La croisade des enfants
de Florina Ilis

critiqué par Jfp, le 16 août 2015
(La Selle en Hermoy (Loiret) - 76 ans)


La note:  étoiles
un train (vraiment) pas comme les autres
Une plongée dans la Roumanie de l'après Ceausescu, ses nouveaux riches, ses nouveaux pauvres, sa pègre, ses enfants des rues en attente d'exil. Un pays en perdition, comme il en existe tant d'autres aujourd'hui. Florina Illis nous entraîne dans une épopée tragi-comique, à la suite d'une troupe de collégiens en partance vers une classe de mer, quelque part au bord de la Mer Noire. Le train spécial qui les emmène avec leurs professeurs va être pris d'assaut par les enfants eux-mêmes, habilement conseillés par Calman, un enfant des rues qui a réussi à se joindre au convoi. La promenade tourne à la farce, puis à la tragédie lorsque surviennent des morts pas toujours accidentelles. Le désarroi est tel dans l'administration ferroviaire et supra-ferroviaire que tout le trafic vers Bucarest est stoppé, puis de proche en proche le fonctionnement du pays tout entier dès lors que la panique s'empare des rouages de l'état à la faveur des allégations mensongères des médias sur une prétendue "croisade des enfants". De nombreux personnages s'agitent autour du "train des enfants", vont les rejoindre, s'en échapper, s'en emparer au fil de ces 500 pages d'une écriture dense et raffinée. Le parti pris de l'auteure, réincarnation tardive du "Nouveau Roman", de passer d'une phrase à l'autre sans ponctuation, d'enchaîner chaque paragraphe sur le dernier mot du précédent, peut sembler totalement artificiel. Il a cependant le mérite de plonger le lecteur dans un monde étrangement décalé, et de toujours porter l'attention vers ce qui va se passer: à chaque paragraphe achevé, à chaque page tournée, on se demande comment tout cela va finir.
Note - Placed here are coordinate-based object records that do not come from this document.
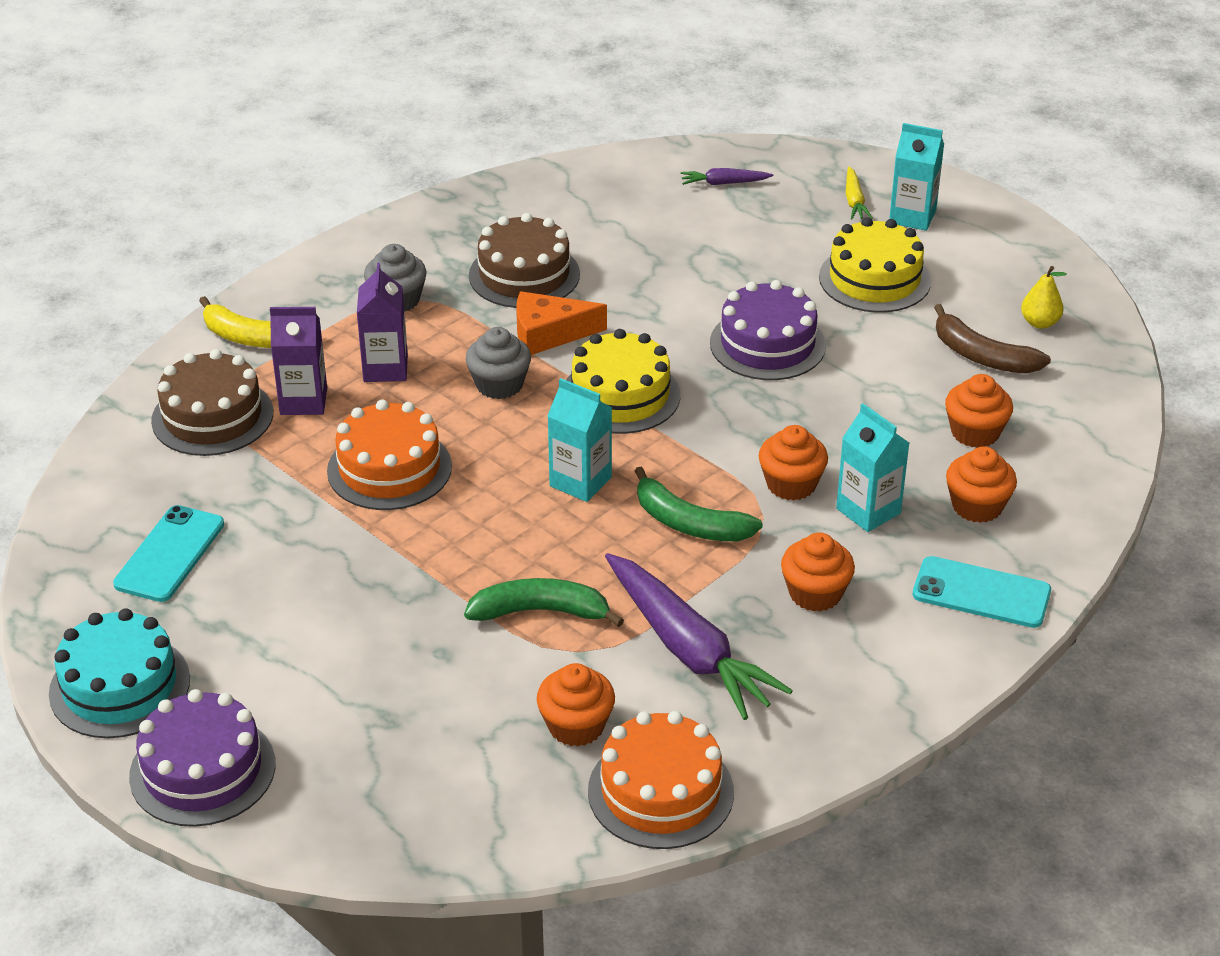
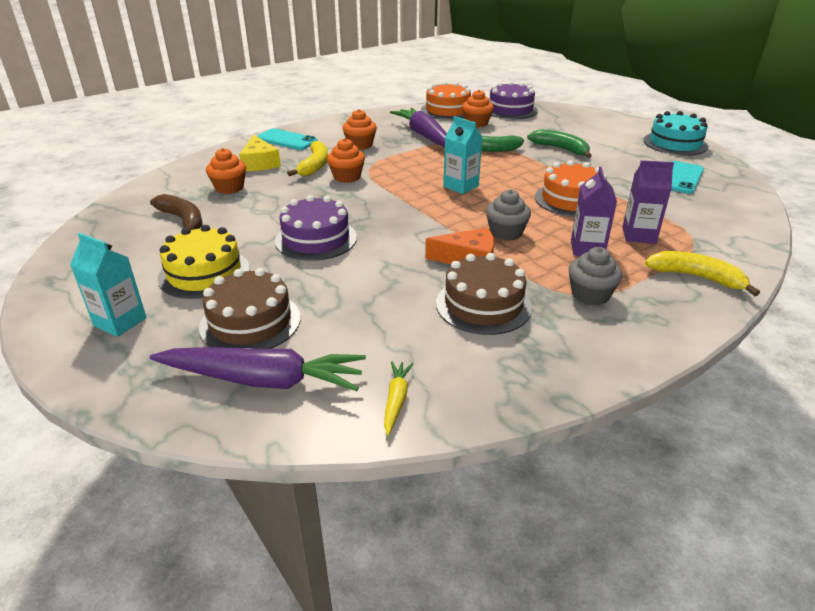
camera: 170 degrees left, 5 degrees down
purple cake [129,689,276,827] -> purple cake moved to [489,81,538,119]
brown cake [151,349,273,456] -> brown cake moved to [199,268,301,349]
yellow cake [566,329,680,434] -> none
green banana [635,466,763,541] -> green banana moved to [527,129,591,158]
purple carrot [681,168,773,185] -> purple carrot [149,347,366,391], size x2.19
turquoise carton [836,403,909,532] -> yellow banana [287,141,328,176]
yellow carrot [846,167,873,220] -> yellow carrot moved to [384,361,413,436]
orange cupcake [946,446,1017,523] -> yellow cheese [239,135,281,171]
yellow pear [1021,266,1067,329] -> none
Polar ? Essai socio-politique ? Poème lyrique à la Cervantès ? Un peu tout cela mais à coup sûr... un chef-d'œuvre !
L'Ordre de l'Innocence 8 étoiles

Le premier mot qui me vient à l’esprit pour qualifier La croisade des enfants est : impressionnant. C’est en effet une véritable fresque que Florina Ilis peint dans ce roman, embrassant, aussi largement que possible, toutes les facettes de la société roumaine contemporaine. Pour y parvenir elle a utilisé avec une maîtrise, assez vertigineuse je dois dire, la technique du roman choral : des dizaines et des dizaines de personnages irriguent de leur chair le récit, y compris ceux paraissant les plus secondaires. Un des premiers paragraphes du livre, assimilant les destins humains à des mouvements de particules faussement aléatoires, semble livrer d’ailleurs le principe même de cette narration où à la fin chaque élément s’emboîte les uns aux autres, formant un tout indissociable, comme un boléro de Ravel.

Florina Ilis n’en reste pas à une simple chronique sociale. Elle fait de La croisade des enfants un conte mystique, en lui intégrant des éléments magiques, quasi-religieux (le pèlerinage de Irina de Moinesti, la sorcellerie de Angelica de Fernetari…), méthode habile qui rend inutile la protestation du lecteur sourcilleux devant la péripétie centrale, qui est le détournement du train par les enfants. Pour le reste il est difficile de prendre en faute l’auteure roumaine sur la crédibilité, car son décor romanesque colle éminemment, presque de façon documentaire, à la réalité de la Roumanie du vingt-et-unième siècle.

Pour arriver à brasser autant de thématiques (l’influence des médias, l’enfance, la politique, la situation des tziganes…), à manier tour à tour la gravité et une certaine forme de burlesque, à prendre le parti d’une forme pour le moins risquée consistant à remplacer les points par des virgules, sans s’y perdre, il faut du talent indéniablement à Florina Ilis, et La croisade des enfants le démontre amplement.